Foreseeing a career in journalism, Forgues, 20, hopes expertise in what he calls an "obscure" language will boost his marketability in a competitive industry.
To get there, he's mastering a new alphabet and lots of unfamiliar sounds alongside similarly ambitious students, from South Asian Muslims to Indiana natives in ROTC who often come to class in fatigues. To meet the demand, Purdue's program has ballooned from just two courses to 12 since fall 2003.
"As long as Purdue keeps adding Arabic classes, I'll keep taking them," Forgues says. "Everybody who's in this (Arabic 102) class now has an exact purpose in why they're taking it and how it will apply to their careers."
Across the USA, a surge of student curiosity about Arabic after the attacks of Sept. 11, 2001, is maturing into a demand for more courses, especially upper-level classes as novices resolve to master the language. A full 73% of 640 Arabic-language students surveyed at 37 institutions in 2004 said they were "determined to achieve a level of proficiency in Arabic that would allow me to function in it comfortably in my professional activities," according to the National Middle East Language Resource Center at Brigham Young University in Provo, Utah.
Only a minority of students reach proficiency. One in four first-year students in the best programs eventually reach the third-year level, says center director R. Kirk Belnap. In weaker programs, he says, the dropout rate is even higher.
To meet the demand, schools that already offer Arabic are expanding old programs, creating new ones and scrambling, sometimes in vain, to find qualified teachers. Purdue relies on six grad students to teach its courses. Vermont's Middlebury College recruits from Syria and Egypt to staff its summer language program. Yet even with extra efforts, various constraints are making it a challenge for schools to keep up.
"More students have begun to realize they have to study it for a number of years to be really proficient," says William Mayers, coordinator of the Arabic Language School at Middlebury College's Sunderland Language Center.
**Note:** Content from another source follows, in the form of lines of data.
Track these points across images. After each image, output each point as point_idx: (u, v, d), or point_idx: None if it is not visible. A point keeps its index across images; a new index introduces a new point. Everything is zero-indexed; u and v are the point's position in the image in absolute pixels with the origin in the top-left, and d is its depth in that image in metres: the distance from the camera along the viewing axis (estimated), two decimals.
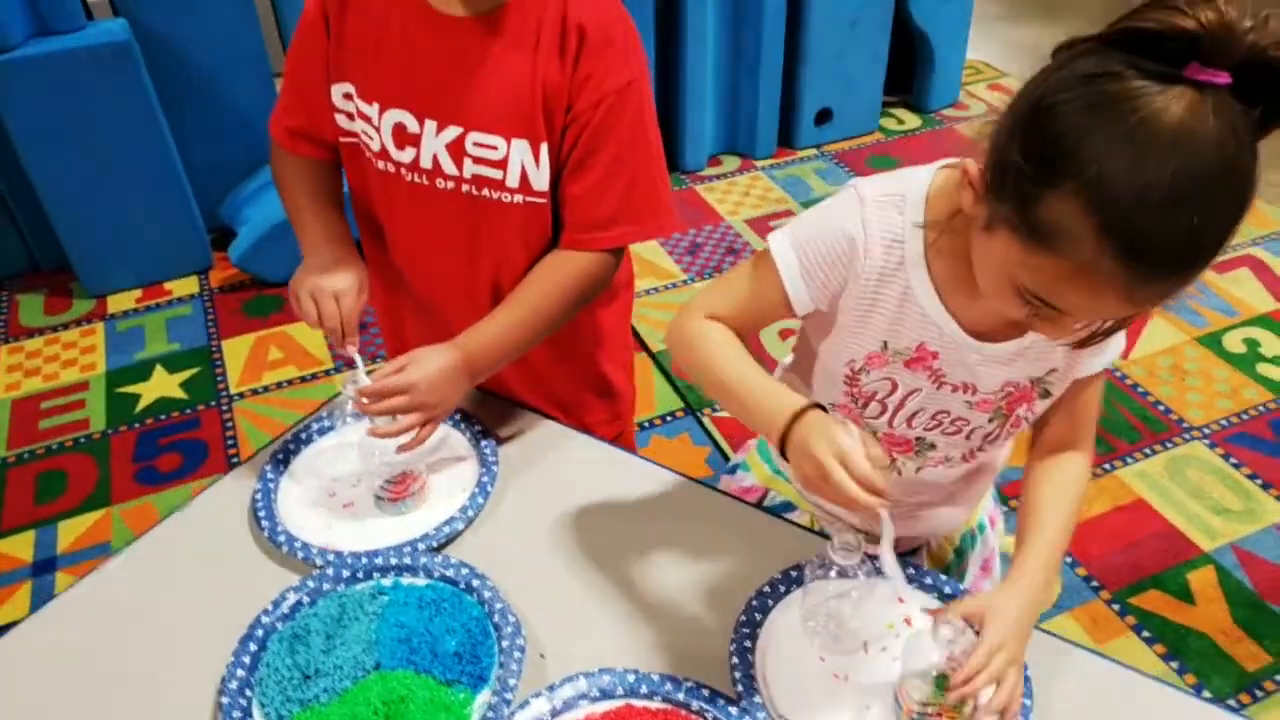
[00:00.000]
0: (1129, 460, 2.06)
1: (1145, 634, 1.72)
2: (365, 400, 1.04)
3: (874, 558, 0.95)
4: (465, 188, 1.08)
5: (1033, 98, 0.71)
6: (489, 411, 1.22)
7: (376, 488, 1.09)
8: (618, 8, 1.04)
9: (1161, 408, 2.19)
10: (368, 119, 1.08)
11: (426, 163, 1.07)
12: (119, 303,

"We get enough good applicants from the really high-caliber schools — and these are straight-A students — and a lot of them we're turning down because of limited space."
The numbers help show how interest in Arabic keeps growing. Enrollment in Arabic courses nationwide jumped from 5,500 to 10,600, a 92% increase, from 1998 to 2002, according to the most recent data from the Modern Language Association. Only American Sign Language boosted enrollments by a larger percentage in that time period. Since 2002, enrollments have climbed again by an estimated 15% to 25%, the Middle East language center says.
To keep pace, some institutions are beefing up what they offer on an advanced level. The Center for Advanced Proficiency in Arabic, the nation's first intensive program offered for a full academic year, opens this fall at Georgetown University in Washington, D.C. Middlebury College is expanding its summer program by about 10% this year and is planning to start offering third-year Arabic during the academic year as soon as this fall.
Yet with fewer than 10% of U.S. colleges offering any Arabic courses, some fear that higher-learning institutions on the whole aren't doing enough to adjust.
"Demand is there, but they're not offering (courses) because of budgetary constraints or whatever," Belnap says. "These are very curious things in a time when your country is clamoring for more foreign-language expertise."
Though many people study Arabic to enhance careers in business or government, a good 20% are "heritage speakers" with a purely cultural or personal interest, says Mahmoud al-Batal, director of the Center for Arabic Study Abroad and an Arabic professor at Emory University in Atlanta.
As Muslim-Americans who pray and read their holy scriptures in Arabic, Batal says, they sometimes bring a sense of purpose that goes beyond any economic quest.
"They see themselves as a bridge to connect people and cultures of the Arab world with the American public," Batal says. "And they see the language piece as critical to achieve this goal."